Yes, and if it is really, really cold (below -25F) a 0W will perform somewhat better.

The idea of "flow" is overrated for the most part and pour point is an outdated and inferior method of predicting cold weather performance. SAE J300 came about because pour point didn't accurately model the oil's behavior at low temperatures. Today about the only use for pour point is in conjunction with the MSDS to try and discern base stocks, but as you say if a 10W oil meets the specified performance target for a 5W it will be labeled as such - and so on down to a 0W. Pour point depressants can make some oils have a low published pour point but not increase the actual cold weather performance.
 
Originally Posted by tblt44
No I was up in Tennessee in the single digits in the winter I think it got to 8 and my Tahoe at start up sounded awfull with valvoline max life 5w 30

That would not be due to the oil. a 5W-XX oil is similar in viscosity to a 0W and a 10W above 0F regardless of brand. The performance specification is agnostic to whether it is Valvoline, Mobil, SOPUS or Castrol.
 
Thanks for everyone helping school me.
I will stick with a 5w 30 year round.
I wanted an oil that would pump fast at start up and protect under a load, now I know not to look at the pour point
 
Originally Posted by tblt44
Thanks for everyone helping school me.
I will stick with a 5w 30 year round.
I wanted an oil that would pump fast at start up and protect under a load, now I know not to look at the pour point

Nothing wrong with that decision...but, honestly, if single digits F are the worst you have to deal with a 10W30 might be fine.
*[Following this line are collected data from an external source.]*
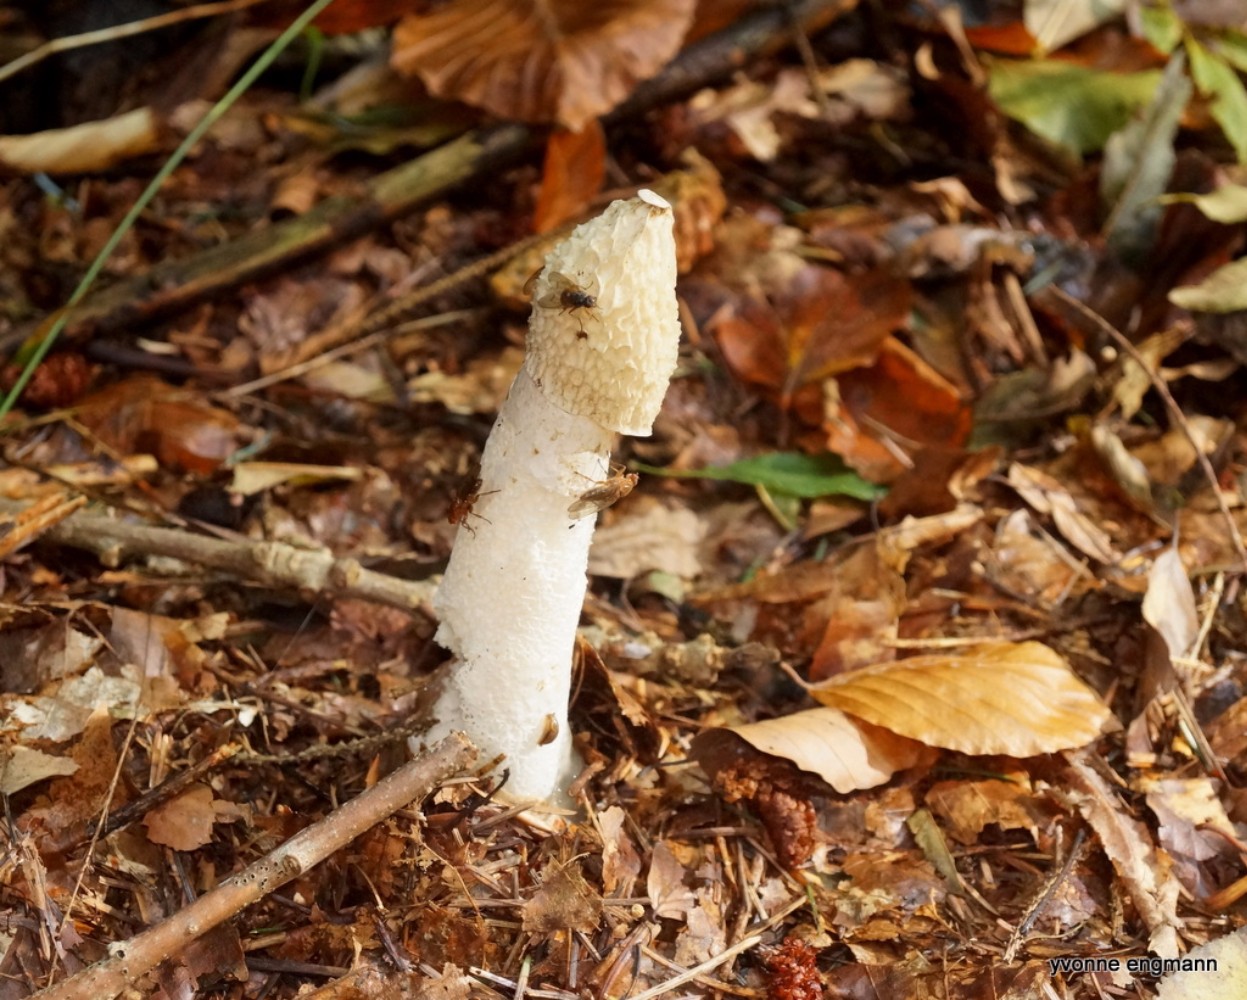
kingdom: Fungi
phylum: Basidiomycota
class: Agaricomycetes
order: Phallales
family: Phallaceae
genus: Phallus
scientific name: Phallus impudicus
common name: almindelig stinksvamp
A 10W30 is tested for cold cranking at -25C (-13F) and for pumpability at -30C (-22F).
A 5W30 is tested for cold cranking at -30C and pumpability at -35C (-31F).
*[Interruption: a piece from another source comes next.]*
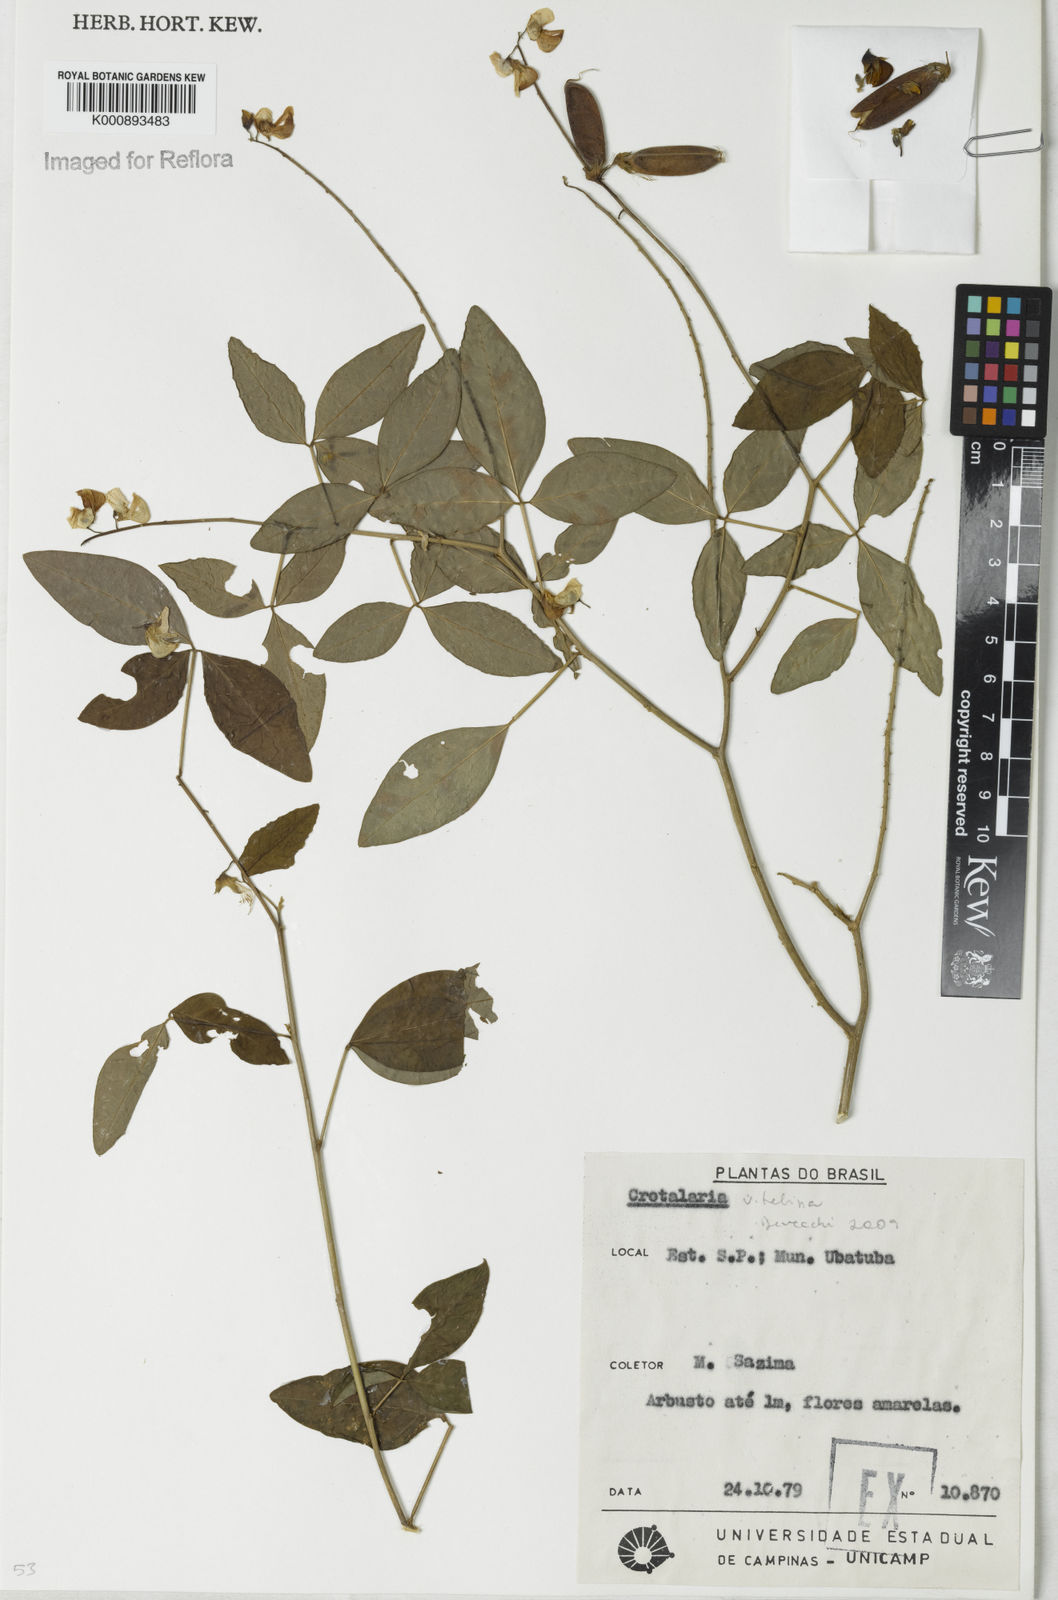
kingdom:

A 0W30 is test for cold cranking at -35C and pumpability at -40C (-40F).
I ski in the White Mountains of NH and have always been OK with 5W30, although I tried M1 0W30 AFE last winter for fun (never even got really cold, though).
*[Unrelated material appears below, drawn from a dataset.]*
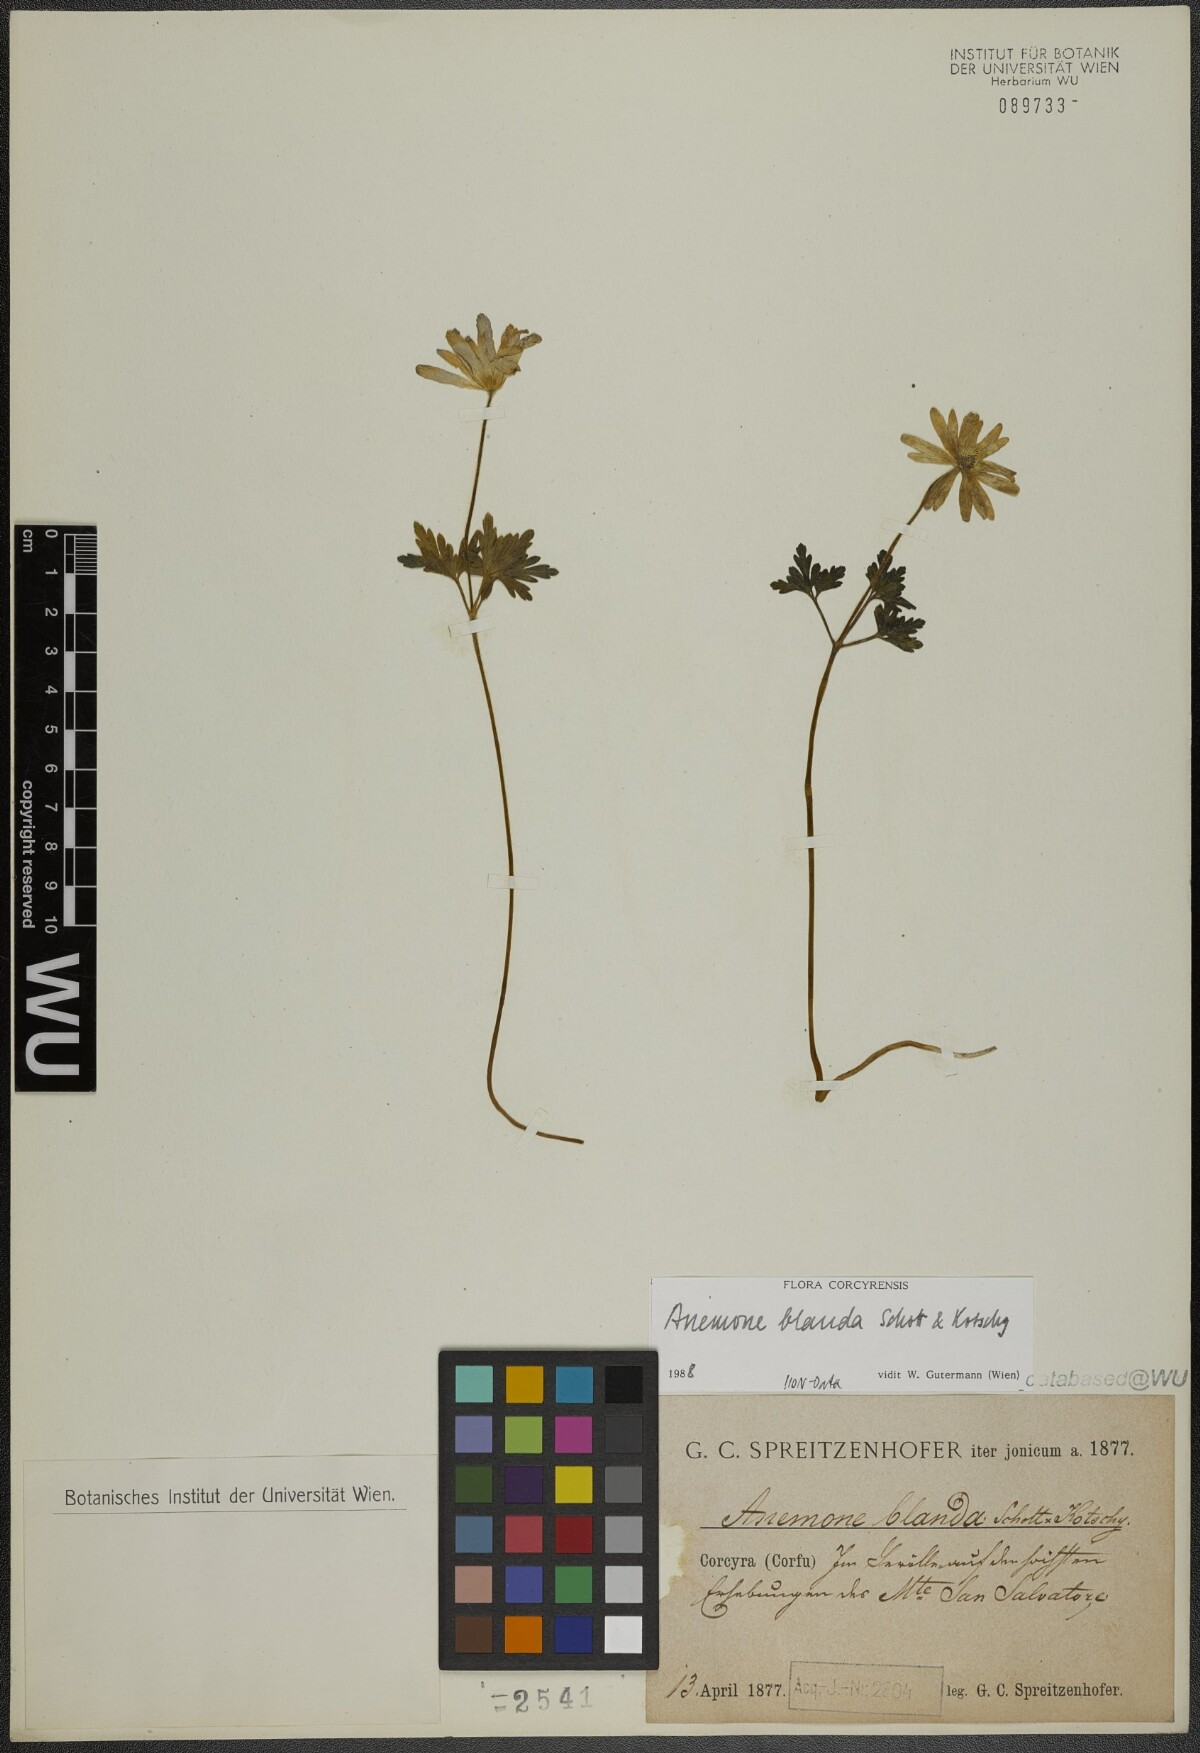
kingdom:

Your engine may sound nastier in the single digits F with the 10W30, though...I will say there were times I was using conventional 5W30 up North and the cranking and first few minutes of running seemed pretty shaky. If you look at the detailed numbers, the conventionals will tend to meet their CCS specs without much margin while many (not all) synthetics will be substantially below the spec limit...for example, M1 5W30 generally is shown around 4000 cP CCS at -30C while the spec limit is 6600cP. But, again, if it performed well enough to meet the 0W spec of 6200cP at -35C, it would be a 0W30 and not a 5W30. A conventional 5W30 will usually be right around 6000cP at -30C when the data can be found, in my experience.
 
I have nothing to offer from a technical standpoint but do live in northern Ohio where -10 air temps are somewhat normal. 7years of owning a Volkswagen Routan 4.0 (not kept in a garage) that called for 10-30, I used synthetic. There were times it rattled for a second or two, but when it was totaled at 130k it was still a strong runner that used no more oil than when it was new. I switched my 09 altima from 5 to 10-30 to slow down some consumption. After seeing some success with PP I believe I'll stay there going forward.